## EXERCISE
Would you repeat each line below exactly, without the pictures?

---------- INFORMATION PROVIDED

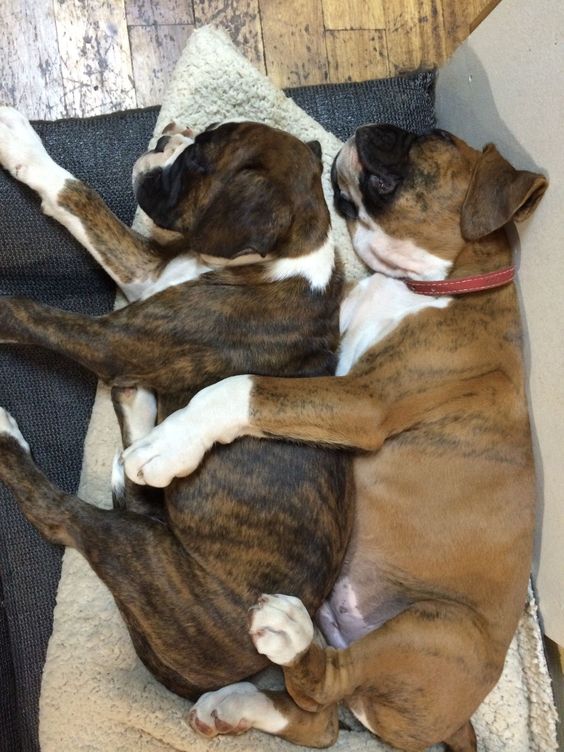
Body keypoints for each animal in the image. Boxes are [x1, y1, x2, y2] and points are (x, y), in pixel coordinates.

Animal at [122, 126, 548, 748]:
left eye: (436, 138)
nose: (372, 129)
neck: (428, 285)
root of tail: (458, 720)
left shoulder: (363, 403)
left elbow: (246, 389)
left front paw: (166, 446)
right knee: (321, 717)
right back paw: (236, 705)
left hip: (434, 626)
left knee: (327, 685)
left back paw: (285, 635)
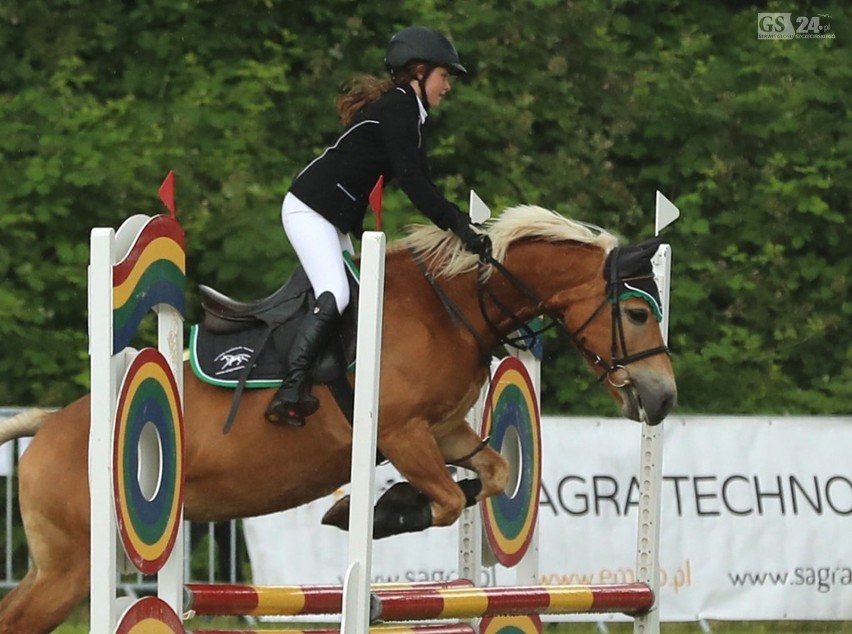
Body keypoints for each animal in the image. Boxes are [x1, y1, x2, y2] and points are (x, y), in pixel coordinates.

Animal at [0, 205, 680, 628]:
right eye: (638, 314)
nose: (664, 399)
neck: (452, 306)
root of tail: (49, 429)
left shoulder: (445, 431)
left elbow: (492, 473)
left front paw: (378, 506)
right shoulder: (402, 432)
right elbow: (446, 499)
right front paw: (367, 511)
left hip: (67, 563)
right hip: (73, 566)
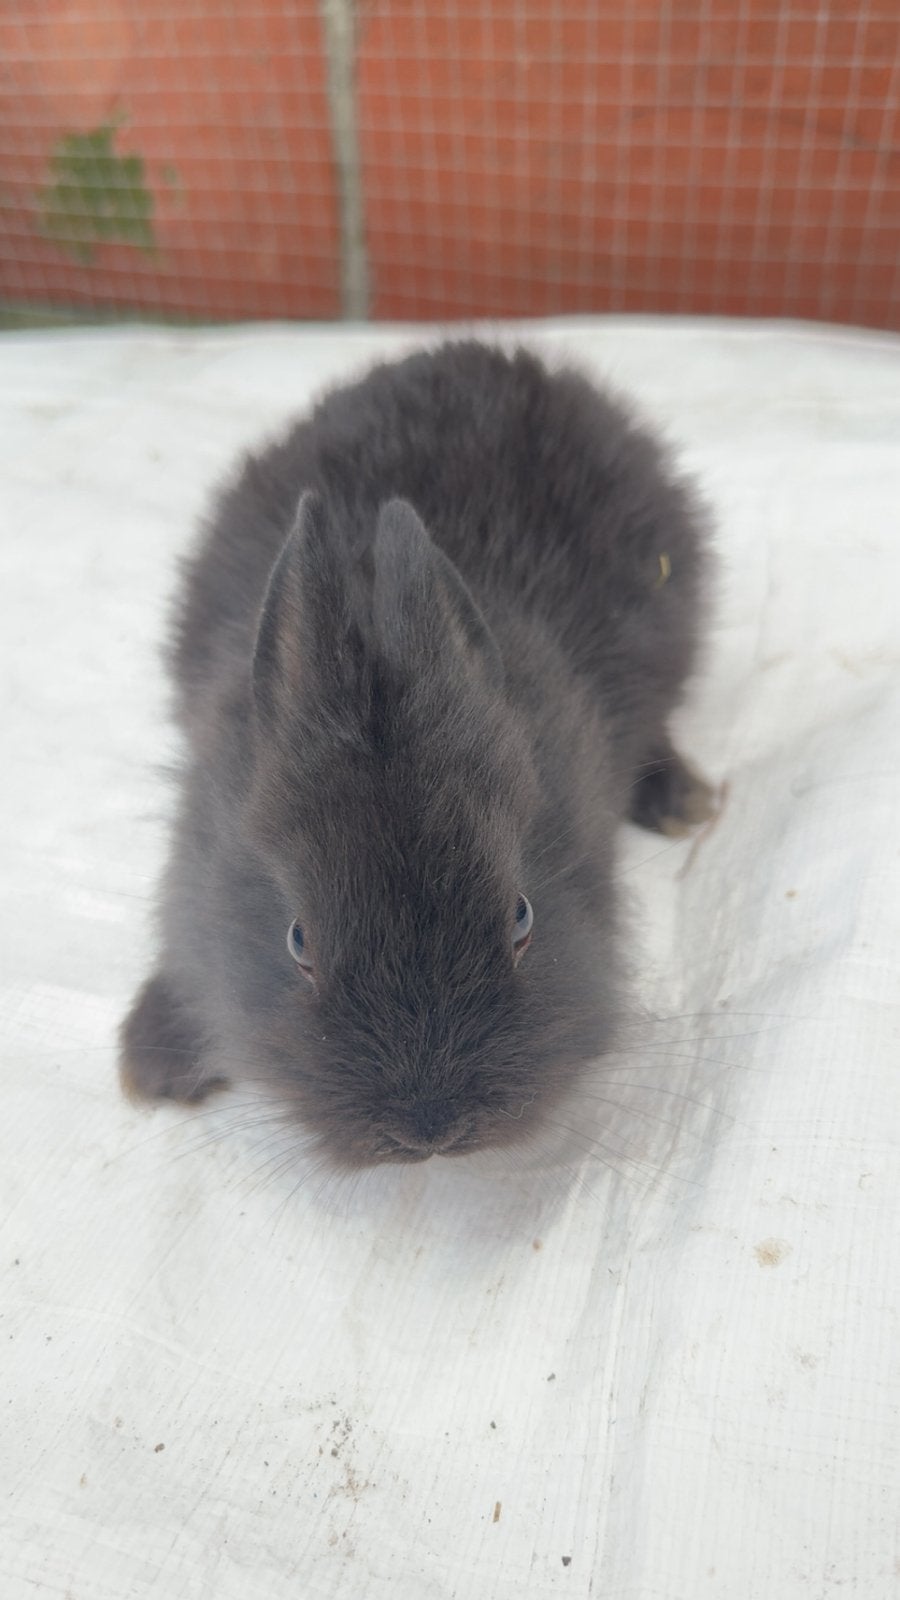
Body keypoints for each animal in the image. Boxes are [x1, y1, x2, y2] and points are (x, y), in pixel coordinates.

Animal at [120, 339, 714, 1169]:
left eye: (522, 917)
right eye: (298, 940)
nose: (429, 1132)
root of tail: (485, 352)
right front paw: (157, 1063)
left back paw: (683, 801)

--------------------

## EXERCISE RESULT
Body keypoints for each animal in the image. Boxes are [x1, y1, x2, y2] and points are (x, y), in pixel coordinates.

Animal at [122, 126, 548, 748]:
left eye: (436, 138)
nose: (372, 129)
neck: (428, 285)
root of tail: (458, 720)
left shoulder: (363, 403)
left elbow: (246, 389)
left front paw: (166, 446)
right knee: (321, 717)
right back paw: (236, 705)
left hip: (434, 626)
left knee: (327, 685)
left back paw: (285, 635)
Body keypoints for each animal in the image. Boxes are [x1, y1, x2, y2] and points are (x, y), in pixel coordinates.

Animal at [0, 205, 680, 628]:
right eye: (638, 314)
nose: (664, 399)
neck: (452, 306)
root of tail: (49, 429)
left shoulder: (445, 431)
left elbow: (492, 473)
left front paw: (378, 506)
right shoulder: (402, 432)
right elbow: (446, 499)
right front paw: (367, 511)
left hip: (67, 563)
right hip: (73, 566)
Body keypoints for each animal in the image. Boxes are [x1, y1, x2, y2] and points are (x, y), in pixel coordinates.

Animal at [120, 339, 714, 1169]:
left eye: (522, 917)
right eye: (298, 940)
nose: (429, 1132)
root of tail: (485, 352)
right front paw: (157, 1063)
left back paw: (683, 801)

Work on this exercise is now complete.